Introduction

Genome-wide association study (GWAS) has been a great success in the past decade, with tens of thousands of loci identified associated with many complex diseases in humans. However, challenges still remain in both identifying new risk loci and interpreting results. Bonferroni-corrected significance level is a conservative threshold for high dimensional hypothesis testing, leading to insufficient statistical power when the effect size is moderate at each risk locus. Complex structure of linkage disequilibrium also makes it challenging to distinguish causal variants from large haplotype blocks. We propose GenoWAP (Genome-Wide Association Prioritizer), a post-GWAS prioritization method that integrates genomic functional annotation and GWAS test statistics. After prioritization, real disease-associated loci become easier to be identified. Within each locus, GenoWAP is also able to identify real functional spots among correlated markers. GenoWAP has the potential to be widely used to reveal functional spots at disease-associated risk loci and guide further studies such as resequencing analysis.

Citations:

Lu Q, Yao X, Hu Y, Zhao H. (2016).
GenoWAP: GWAS signal prioritization through integrated analysis of genomic functional annotation.
Bioinformatics, 32(4): 542-548.

Lu Q*, Powles R*, Wang Q, He B, Zhao H. (2016).
Integrative tissue-specific functional annotations in the human genome provide novel insights on many complex traits and improve signal prioritization in genome wide association studies.
PLOS Genetics, 12(4): e1005947. (* Equal Contribution)

Downloads

In order to fully utilize the GenoWAP algorithm, we suggest you to use the source code. However, frozen versions for multiple platforms are also available for download. We recently released GenoWAP V1.2, in which we implemented the new feature of integrating GenoSkyline tissue-specific functional annotations. Check out our GenoSkyline paper for more details.

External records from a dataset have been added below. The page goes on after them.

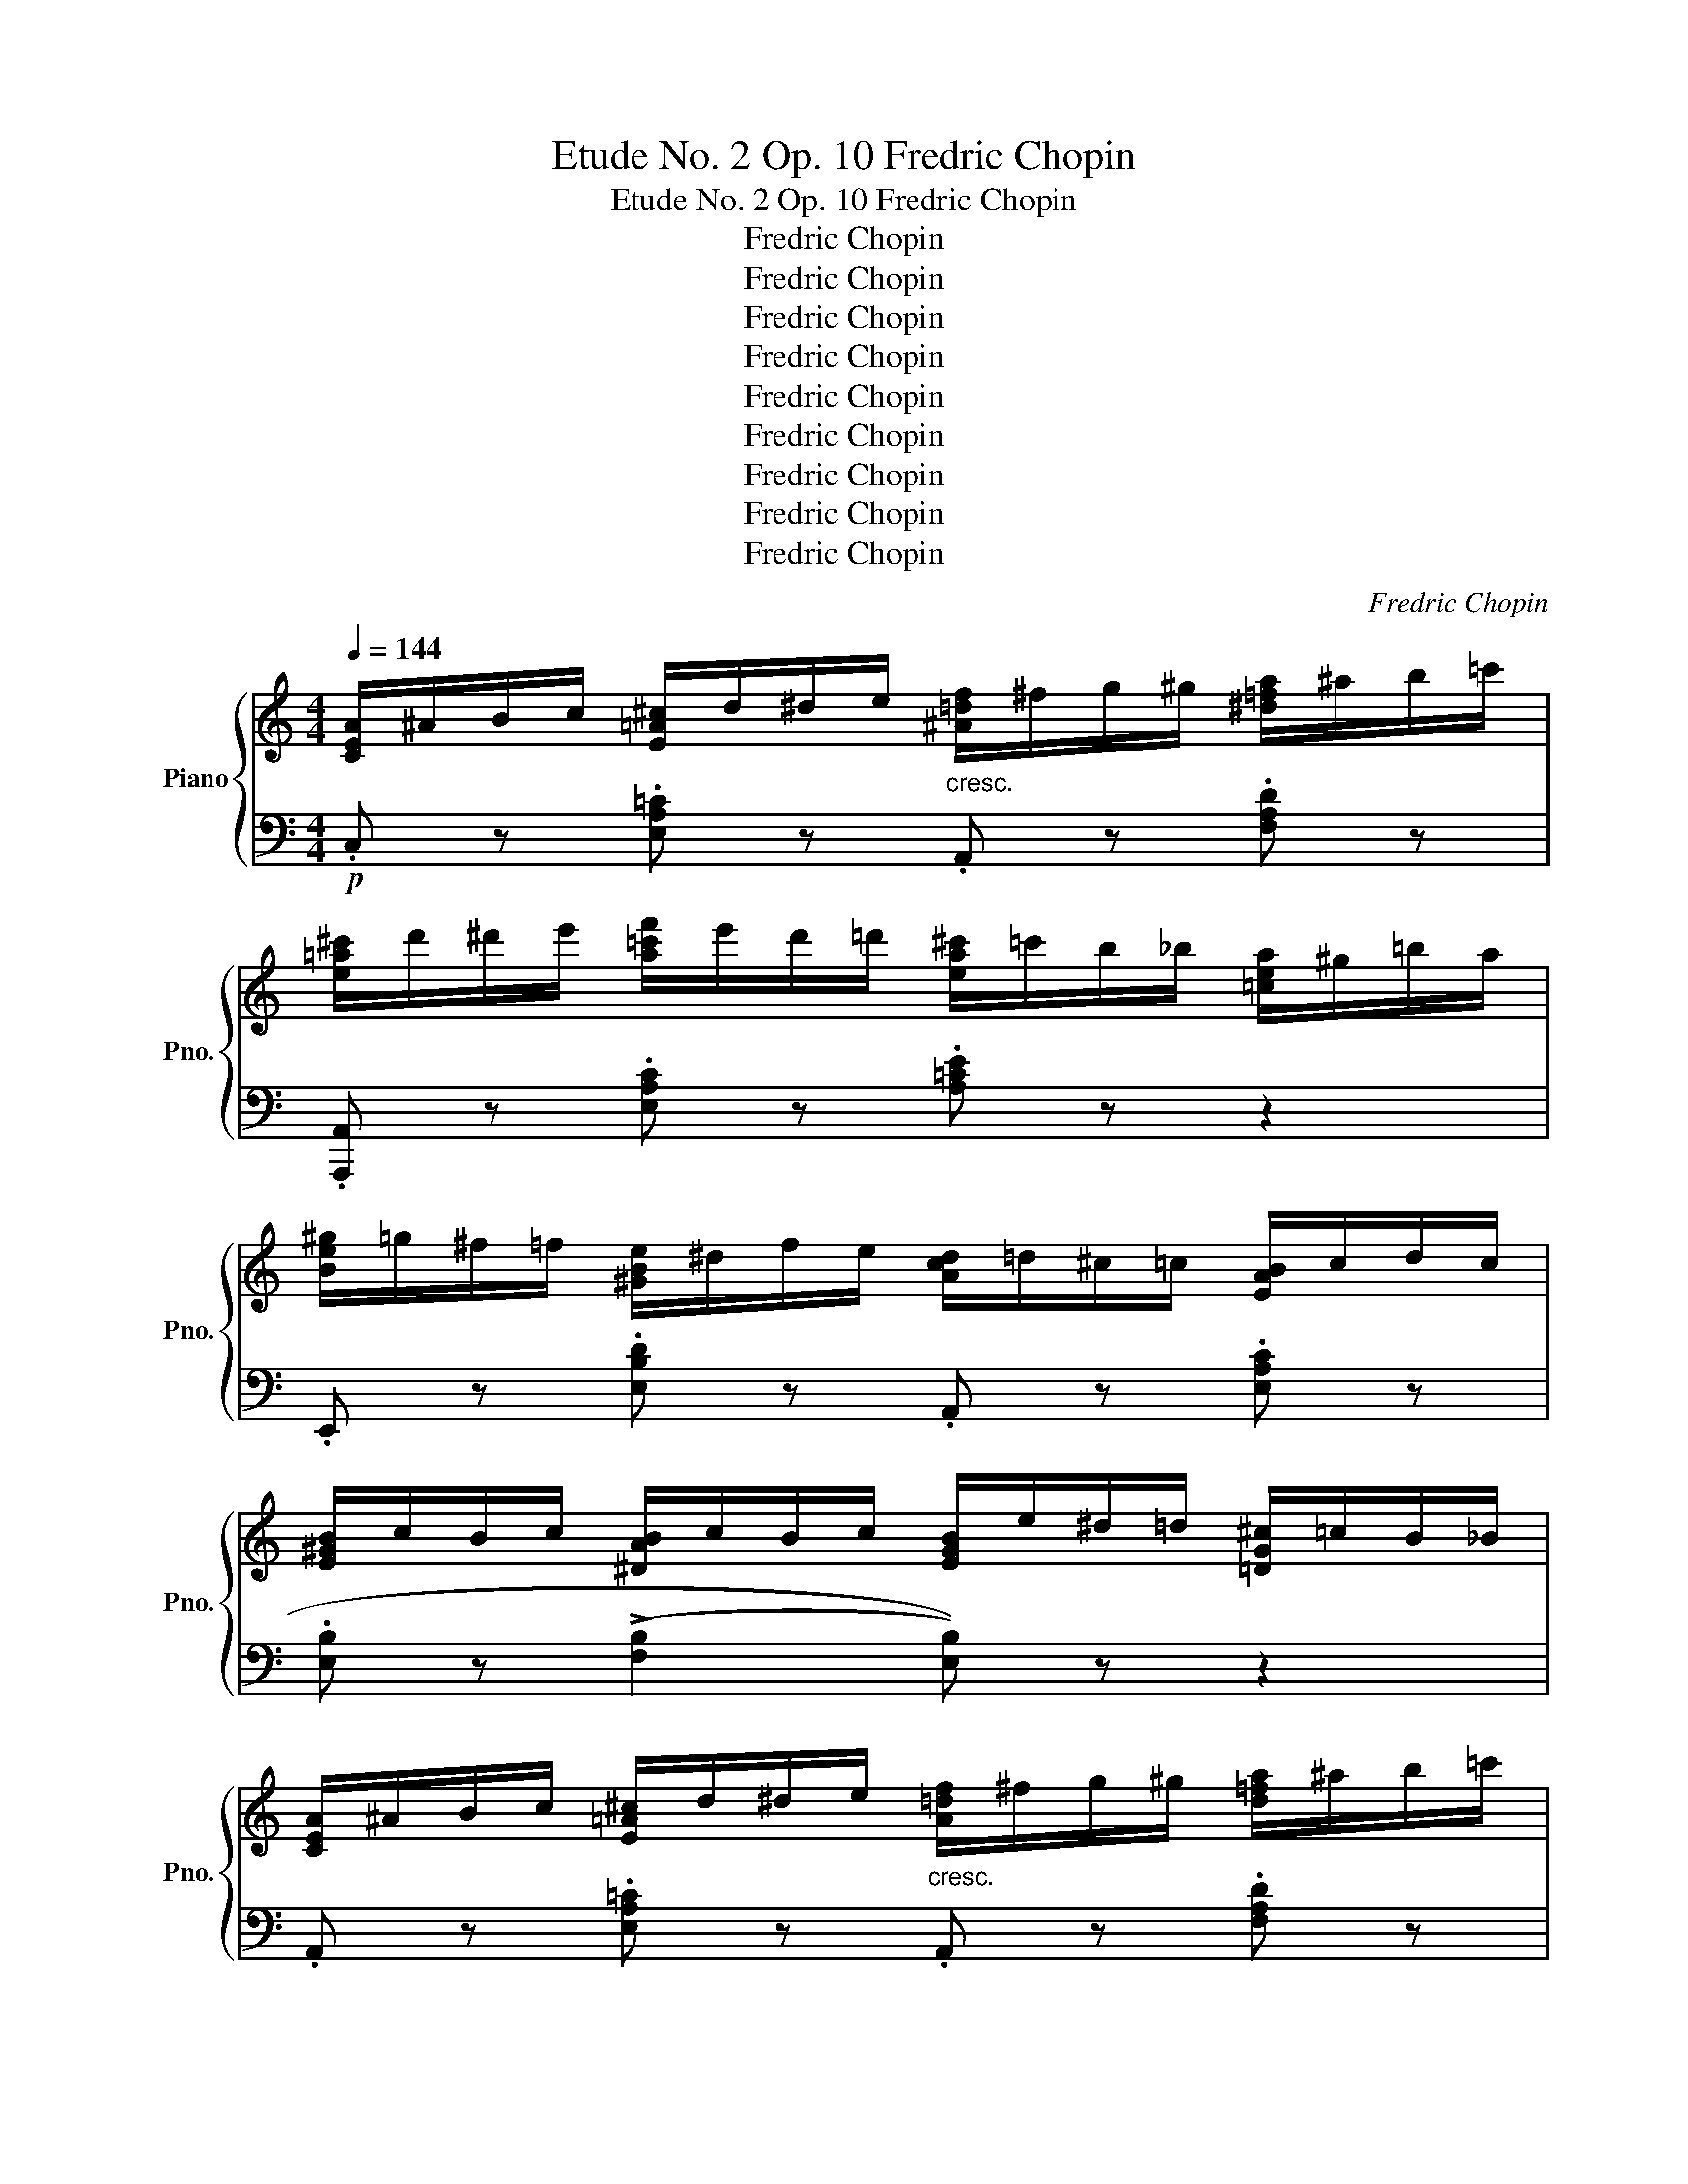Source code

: X:1
T:Etude No. 2 Op. 10 Fredric Chopin
T:Etude No. 2 Op. 10 Fredric Chopin
T:Fredric Chopin
T:Fredric Chopin
T:Fredric Chopin
T:Fredric Chopin
T:Fredric Chopin
T:Fredric Chopin
T:Fredric Chopin
T:Fredric Chopin
T:Fredric Chopin
C:Fredric Chopin
Z:Fredric Chopin
%%score { 1 | 2 }
L:1/8
Q:1/4=144
M:4/4
K:C
V:1 treble nm="Piano" snm="Pno."
V:2 bass 
V:1
 [CEA]/^A/B/c/ [E=A^c]/d/^d/e/"_cresc." [^A=df]/^f/g/^g/ [^d=fa]/^a/b/=c'/ | %1
 [e=a^c']/d'/^d'/e'/ [a=c'f']/e'/d'/=d'/ [ea^c']/=c'/b/_b/ [=cea]/^g/=b/a/ | %2
 [Be^g]/=g/^f/=f/ [^GBe]/^d/f/e/ [Acd]/=d/^c/=c/ [EAB]/c/d/c/ | %3
 [E^GB]/c/B/c/ [^DAB]/c/B/c/ [EGB]/e/^d/=d/ [=DG^c]/=c/B/_B/ | %4
 [CEA]/^A/B/c/ [E=A^c]/d/^d/e/"_cresc." [A=df]/^f/g/^g/ [d=fa]/^a/b/=c'/ | %5
 [e=a^c']/d'/^d'/e'/ [a=c'f']/e'/d'/=d'/ [ea^c']/=c'/b/_b/ [=cea]/^g/=b/a/ | %6
 [Be=g]/^g/a/^a/ [e=gb]/c'/b/a/ [^d^f=a]/^g/=g/f/ [Ad^e]/f/g/f/ | %7
!>(! [^GB=e]/=f/^d/e/"_dim." [FA=d]/e/^c/d/ [EA=c]/d/B/d/ [DGB]/c/^A/B/!>)! | %8
 [CE=A]/^A/B/c/ [E=A^c]/d/^d/e/"_cresc." [A=df]/^f/g/^g/ [d=fa]/^a/b/=c'/ | %9
 [e=a^c']/d'/^d'/e'/ [a=c'f']/c'/b/=b/ [ea^c']/=c'/b/_b/ [=cea]/^g/=b/a/ | %10
 [Be^g]/=g/^f/=f/ [^GBe]/^d/f/e/ [Acd]/=d/^c/=c/ [EAB]/c/d/c/ | %11
 [E^GB]/c/B/c/!>(! [^DAB]/c/B/c/ [EGB]/e/^d/=d/ [=DG^c]/=c/B/_B/!>)! | %12
 [CEA]/^A/=B/c/ [E=A^c]/d/^d/e/ [A=df]/^f/g/^g/ [d=fa]/^a/b/=c'/ | %13
 [e=a^c']/d'/^d'/e'/ [a=c'f']/e'/d'/=d'/ [ea^c']/=c'/b/_b/ [=cea]/^g/=b/a/ | %14
 [df_b]/=b/c'/^c'/!8va(! [f_bd']/^d'/e'/f'/ [^gd'=e']/"_cresc."f'/^f'/=g'/ [d'^g']/a'/^a'/=b'/!8va)! | %15
!8va(! [c'=f'=a']/^g'/=g'/^f'/ [ac'=f']/e'/_e'/d'/ [=ea^c']/=c'/b/_b/ [=c'e'a']/^g'/=g'/^f'/!8va)! | %16
 [_Bd=f]/e/_e/d/!>(! [FB^c]/d/f/d/ [=EA=B]/"_dim."=c/=e/c/ [D^G^A]/B/e/B/!>)! | %17
!<(! [CE=A]/^A/B/c/ [E^G^c]/d/^d/e/ ([=A=c=a]/^g/!>(!=g/^f/ =f/e/_e/=d/)!<)!!>)! | %18
!p! [E_B_d]/c/=B/c/ [F_B^c]/=d/^d/e/ [Af]/^f/g/^g/ [=ca]/e/=f/=d/ | %19
 [_B_d]/c/=B/c/ [E_B^c]/"_cresc."=d/^d/e/ [F_Af]/^f/g/_a/ [=Bg]/f/=f/e/ | %20
 [c_e]/d/^c/d/ [^F=ce]/=e/f/^f/ [_Bg]/^g/a/_b/ [da]/f/=g/_e/ | %21
 [cd]/_e/^c/d/ [^F=ce]/=e/f/^f/ [G_Bg]/^g/a/_b/ [^ca]/g/=g/^g/ | %22
"_cresc." [d=f]/e/^d/e/ [^G=df]/^f/=g/^g/ [=ca]/^a/b/c'/ [eb]/_b/=a/^g/ | %23
 [d=g]/^f/=f/e/!<(! [^Gdf]/^f/=g/^g/ [ca]/^a/b/c'/ [e=a^c']/d'/^d'/e'/!<)! | %24
!f! [af']/e'/_e'/d'/ [fa^c']/=c'/b/_b/ [dfa]/^g/=g/^f/!>(! [^Gd=f]/=e/^d/e/!>)! | %25
 [=g_e']/d'/^c'/=c'/ [_eg=b]/_b/a/^g/ [ce=g]/^f/=f/=e/ [^Fc_e]/d/^c/d/ | %26
 [g_bd']/^c'/=c'/=b/"_cresc." [^cg_b]/a/_a/g/ [=Ad^f]/g/^g/=a/ [=c=fb]/=b/c'/b/ | %27
 [fad']/c'/_b/a/ [=Bf_a]/g/^f/=f/ [Gce]/f/^f/g/ [_B_e^g]/=a/_b/a/ | %28
 [_e=gc']/_b/a/!f!_a/ [_Beg]/!>(!^f/=f/=e/ [GB_e]/d/_d/c/ [^CG_B]/=A/^G/=G/!>)! | %29
 [A,D^F]/G/!p!^G/A/ [^C=G_B]/A/^G/=G/ [A,DF]/G/^G/A/ [C=GB]/A/^G/=G/ | %30
 [A,D^F]/G/^G/A/!>(! [^D=c]/B/_B/A/ [=B,EG]/!>(!A/^A/=B/ [D=Ac]/B/_B/A/!>)!!>)! | %31
 [=B,E^G]!>(! z [^gbe']/f'/=d'/e'/ [eac']/d'/b/c'/ [cea]/b/=g/a/!>)! | %32
 [Acf]/g/e/(f/ [fad']/)!>(!e'/c'/d'/ [dfb]/c'/a/b/ [Bd^g]/a/f/=g/!>)! | %33
 [^GBe]/f/^d/e/!>(! [eac']/=d'/b/c'/ [cea]/b/=g/a/ [Acf]/g/e/f/!>)! | %34
 [FAd]/e/c/d/ [DFB]/c/A/B/ [B,D^G]/!<(!F/^D/E/ F/^F/=G/^G/!<)! | %35
 [CEA]/^A/B/c/ [E=A^c]/d/^d/e/ [A=df]/^f/g/^g/ [d=fa]/^a/b/=c'/ | %36
 [e=a^c']/d'/^d'/e'/ [a=c'f']/e'/d'/=d'/ [ea^c']/=c'/b/_b/ [=cea]/^g/=b/a/ | %37
 [Be^g]/=g/^f/=f/ [^GBe]/^d/f/e/ [Acd]/=d/^c/=c/ [EAB]/c/d/c/ | %38
 [E^GB]/c/B/c/ [^DAB]/c/B/c/ [EGB]/e/^d/=d/ [=DG^c]/=c/G/_G/ | %39
 [CEA]/^A/B/c/ [E=A^c]/d/^d/e/ [A=df]/^f/g/^g/ [d=fa]/^a/b/=c'/ | %40
 [e=a^c']/d'/^d'/e'/ [a=c'f']/e'/d'/=d'/ [ea^c']/=c'/b/_b/ [=cea]/^g/=b/a/ | %41
"_cresc." [df_b]/=b/c'/^c'/!8va(! [f_bd']/^d'/e'/f'/ [^gd'=e']/f'/^f'/=g'/ [d'^g']/a'/^a'/=b'/!8va)! | %42
!f!!8va(! [c'f'=a']/^g'/=g'/^f'/ [ac'=f']/e'/_e'/d'/ [=e'a'^c'']/=c''/b'/_b'/ [=c'e'a']/^g'/=g'/^f'/!8va)! | %43
 [_Bd=f]/e/_e/d/ [FB^c]/!>(!d/f/d/ [=EA=B]/=c/=e/c/ [D^G^A]/B/e/B/!>)! | %44
 [C=A]/^A/B/c/ [D=A^c]/d/^d/e/"_cresc." [A=df]/^f/g/^g/ [dea]/^a/b/=c'/ | %45
"_cresc." [ce=a]/^a/b/c'/ [d=a^c']/d'/^d'/e'/!8va(! [a=d'f']/^f'/g'/^g'/ [d'e'a']/^a'/b'/c''/!8va)! | %46
!f!!8va(! [c'e'=a']/^g'/=g'/^f'/ [ad'=f']/e'/_e'/d'/ [fa^c']/=c'/b/_b/ [d'f'a']/^g'/=g'/^f'/!8va)! | %47
 [Ad=f]/=e/_e/d/ [FA^c]/=c/=B/_B/ [DFA]/^G/=G/^F/ [A,D=F]/=E/_E/D/ | !>!!fermata![E,A,^C]8 |] %49
V:2
!p! .C, z .[E,A,=C] z .A,, z .[F,A,D] z | .[A,,,A,,] z .[E,A,C] z .[A,=CE] z z2 | %2
 .E,, z .[E,B,D] z .A,, z .[E,A,C] z | .[E,B,] z (((!>![F,B,]2 [E,B,]))) z z2 | %4
 .A,, z .[E,A,=C] z .A,, z .[F,A,D] z | .[A,,,A,,] z .[E,A,C] z .[A,^CE] z z2 | %6
 .B,, z .[B,EG] z .B,, z .[B,^FB] z | .[E,E]2 [E,,E,]2 z2 [E,,E,]2 | %8
 .A,, z .[E,A,=C] z .A,, z .[F,A,D] z | .[A,,,A,,] z .[E,A,C] z .[A,=CE] z z2 | %10
 .E,, z .[E,B,D] z .A,, z .[E,A,C] z | .[E,B,] z!f! (([F,B,]2 [E,B,])) z z2 | %12
 .A,, z .[E,A,=C] z .A,, z .[F,A,D] z | .[A,,,A,,] z .[E,A,C] z .[A,=CE] z z2 | %14
 .[D,,D,] z .[D,F,_B,D] z .[E,,E,] z .[E,=B,D] z | .[F,,F,] z .[A,CF] z .[=C,,=C,] z .[E,A,E] z | %16
 .D,, z ([D,F,_B,D]2 [E,A,C]2) (!>!E,2 | [A,,A,]2) ([E,,E,]2 [A,,,C,]2) z2 | %18
 .[C,,C,] z .[=C,G,=C] z .F,, z .[C,A,C] z | .C,, z .[=C,G,=C] z ._D,, z .[_D,_A,^B,] z | %20
 .=D,, z .[D,=A,=C] z .F,, z .[D,G,_B,] z | .D,, z .[D,A,=C] z ._E,, z .[_E,_B,^C] z | %22
 .=E,, z .[=E,=B,D] z .A,, z .[E,A,CE] z | .E,, z .[E,B,D] z [A,,A,]2 [=G,,=G,]2 | %24
 .[F,,F,]2 (!>![B,,B,]4 [E,E]2) | [_E,,_E,]2 (!>![A,,A,]4 [D,D]2) | %26
 [G,,G,]2 ([_E,_E]2 [D,D]2) ([=A,,=A,]2 | [F,,F,]2) [_D,_D]2 [C,C]2 ([=G,,=G,]2 | %28
 [_E,,_E,]) z [E,_E]4 (([E,,E,]2 | [D,,D,])) z ((!>![_E,,A,,]2 [D,,D,]2)) ((!>![E,,A,,]2 | %30
 [D,,D,]2)) (([=F,,=B,,]2 [=E,,=E,]2)) (([F,,B,,]2 | (([E,,E,]8)) | (([E,,E,]8)) | (([E,,E,]8)) | %34
 [E,,E,]8)) | .A,, z .[E,A,=C] z .A,, z .[F,A,D] z | .[A,,,A,,] z .[E,A,C] z .[A,=CE] z z2 | %37
 .A,, z .[E,B,D] z .A,, z .[E,A,C] z | .[E,B,] z ((!>![F,B,]2 [E,B,])) z z2 | %39
 .A,, z .[E,B,D] z .A,, z .[E,A,C] z | .[A,,,A,,] z .[E,A,C] z .[A,=CE] z z2 | %41
 .[D,,D,] z .[D,F,_B,D] z .[E,,E,] z .[E,=B,D] z | .[F,,F,] z .[A,CF] z .[=C,,=C,] z .[E,A,E] z | %43
 .[D,,D,] z ([D,F,_B,D]2 [E,A,C]2) !>![E,=B,]2 | [A,,A,] z (!>![F,,F,]4 [E,,E,]2) | %45
 [A,,,A,,] z (!>![F,,,F,,]4 [E,,,E,,]2) | (([A,,,A,,]8 | (([A,,,A,,]8)) | !fermata![A,,,A,,]8)) |] %49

GenoWAP should not be used for commercial purpose without our permission.

Last updated on 2015-11-02

Mac Version 1.2.1 Download
Windows Version 1.2.1 Download
Sample Data Download
Source Code and User Manual Available on GitHub Link

Developers

Qiongshi Lu is a doctoral student in Biostatistics at Yale University. His research interest is in predicting disease-specific and tissue-specific functional non-coding regions in the human genome. He is also interested in the application of next generation sequencing and statistical graphical models in genomic epidemiology.       

Xinwei (David) Yao is an undergraduate majoring in Intensive Mathematics at Yale College (Jonathan Edwards). He is interested in combining his knowledge in Math and Computer Science in interesting applications and is passionate about technology and software development.

Yiming Hu is a doctoral student in Biostatistics at Yale University. His research interest is in developing statistical and computational method in genetics. Specifically, he is interested in developing similarity measure for clustering using gene expression data, and studying tumor heterogeneity using DNA sequencing and single-cell RNA-seq data.

Hongyu Zhao is Ira V. Hiscock Professor of Public Health (Biostatistics) and Professor of Genetics and of Statistics at Yale University.